Copy out the lines of the material that include the string "Computer".

START DATA SHOWN

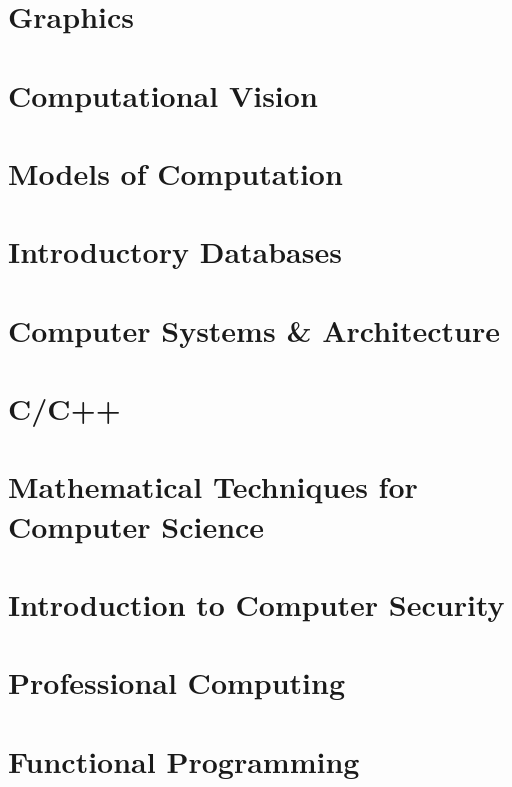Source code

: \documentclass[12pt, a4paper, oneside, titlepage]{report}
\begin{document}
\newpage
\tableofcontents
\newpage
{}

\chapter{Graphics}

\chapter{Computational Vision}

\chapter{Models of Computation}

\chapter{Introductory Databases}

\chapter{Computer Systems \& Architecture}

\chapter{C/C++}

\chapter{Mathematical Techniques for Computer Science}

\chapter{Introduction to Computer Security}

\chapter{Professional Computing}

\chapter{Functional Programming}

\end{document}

END DATA SHOWN

EXPECTED ANSWER -
\chapter{Computer Systems \& Architecture}
\chapter{Mathematical Techniques for Computer Science}
\chapter{Introduction to Computer Security}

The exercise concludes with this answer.